### Task instructions
Rewrite the records below, changing "common name" to "vernacular name" and keeping every other line unchanged. Leave the pictures out.

— begin Working data —

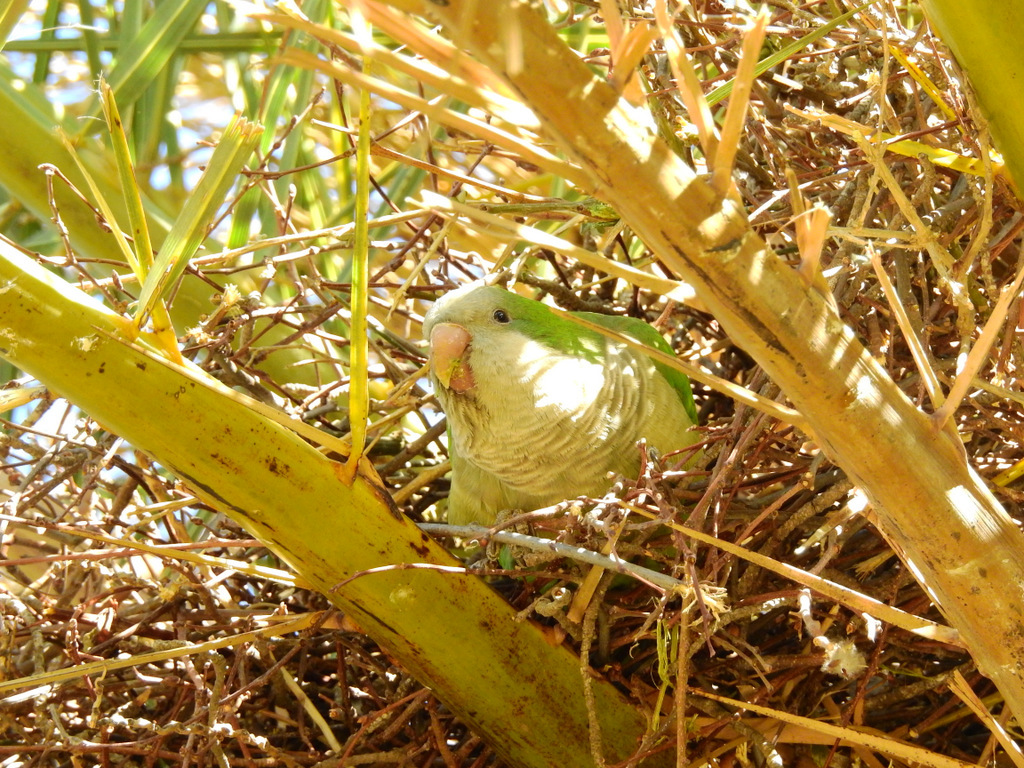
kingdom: Animalia
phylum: Chordata
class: Aves
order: Psittaciformes
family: Psittacidae
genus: Myiopsitta
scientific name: Myiopsitta monachus
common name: Monk parakeet
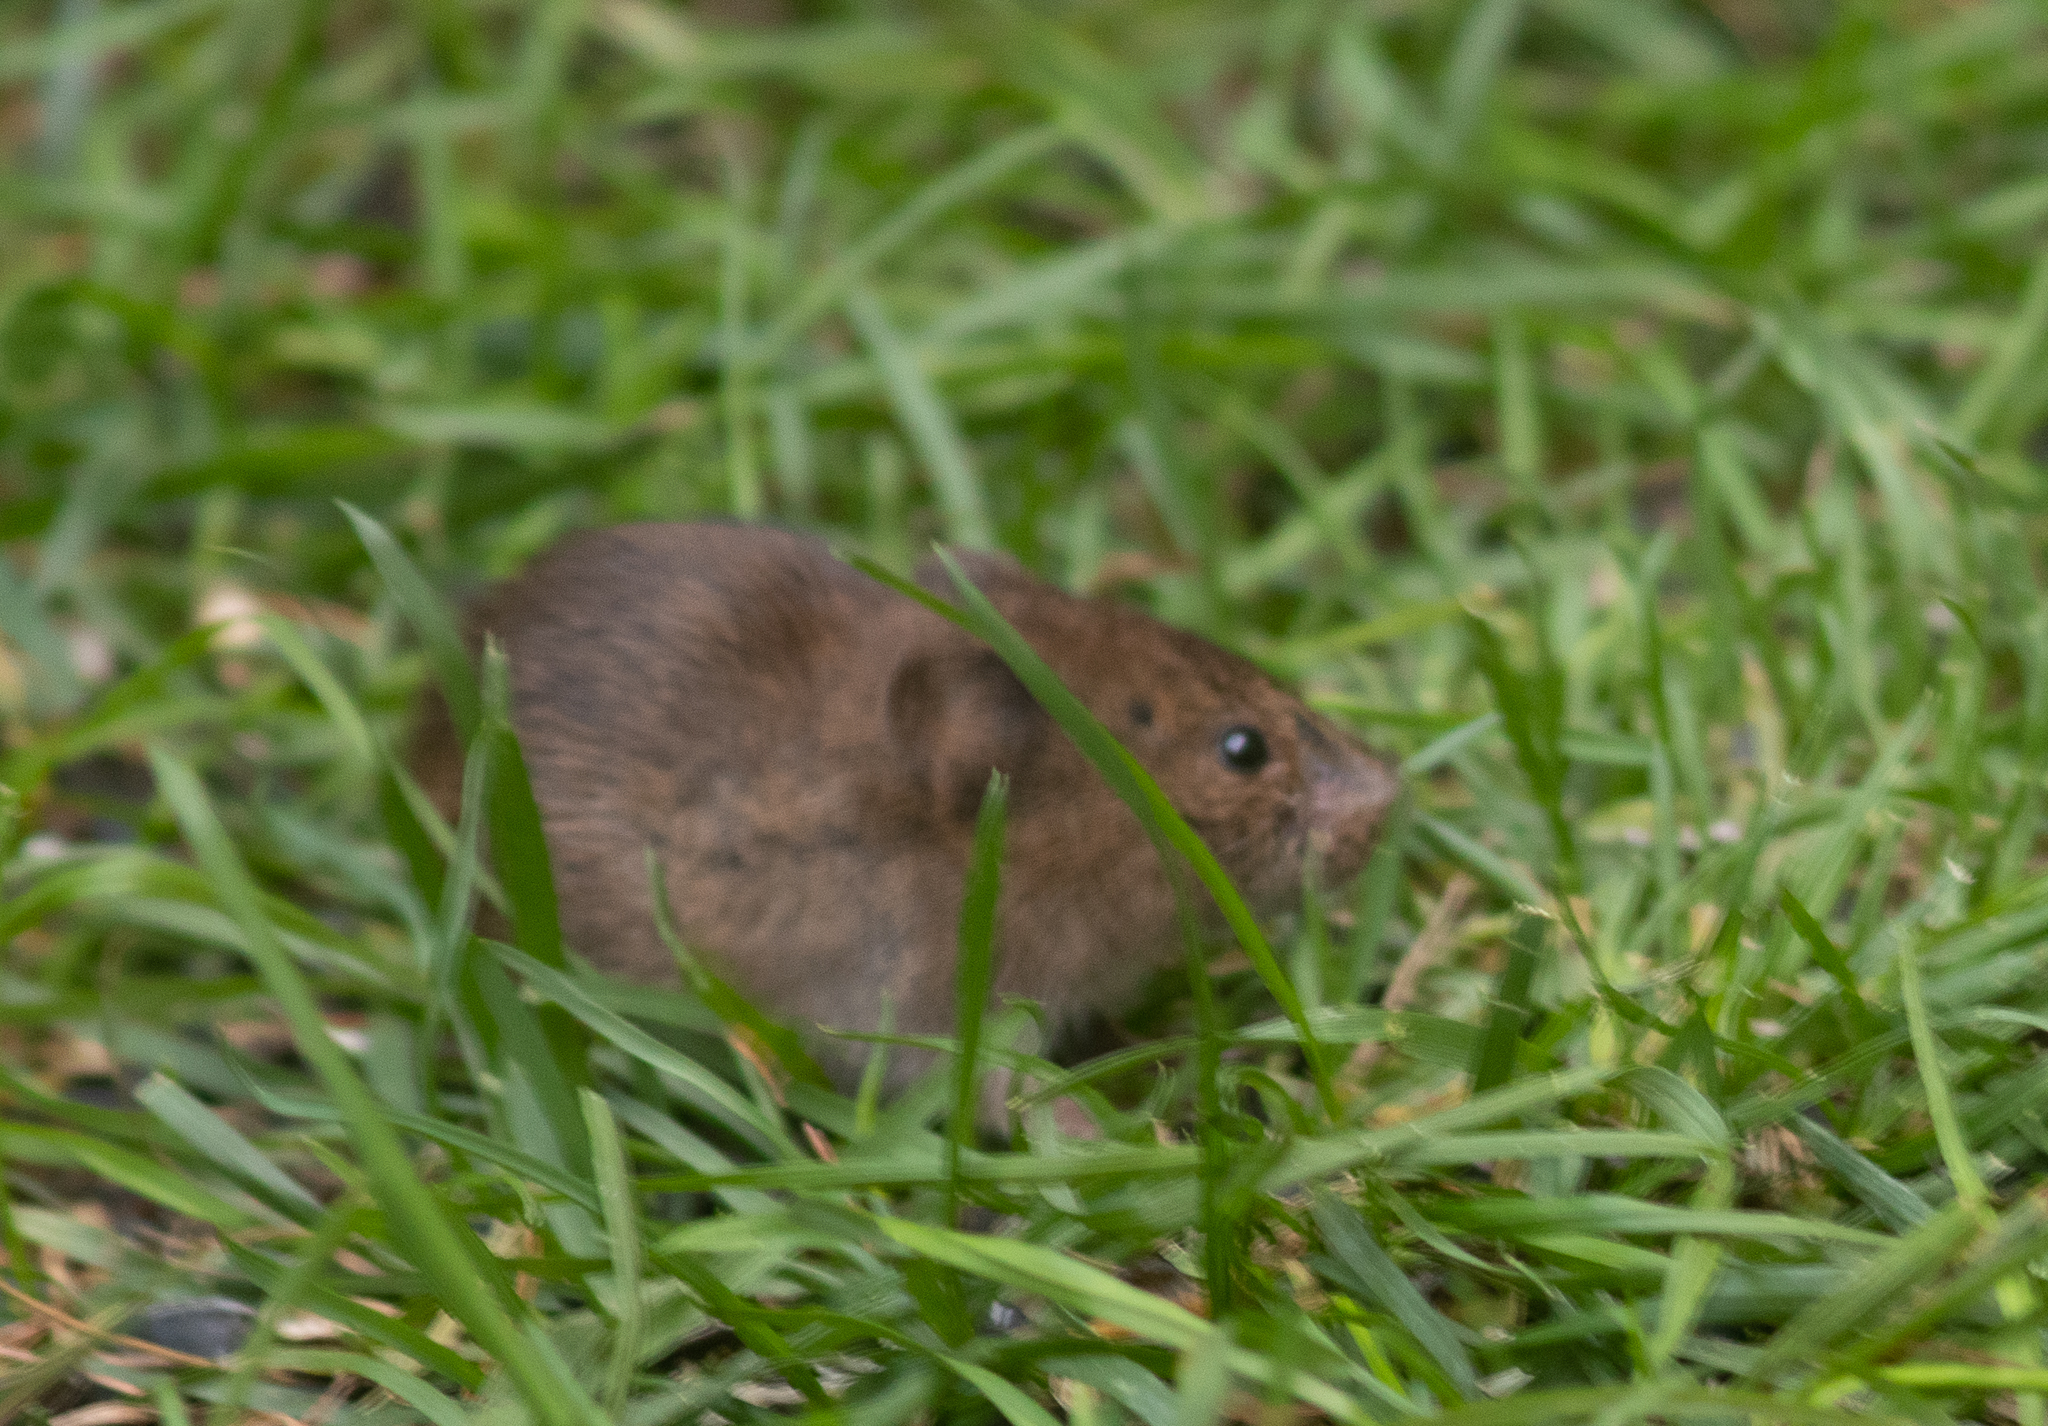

— end Working data —

### Output of the exercise
kingdom: Animalia
phylum: Chordata
class: Aves
order: Psittaciformes
family: Psittacidae
genus: Myiopsitta
scientific name: Myiopsitta monachus
vernacular name: Monk parakeet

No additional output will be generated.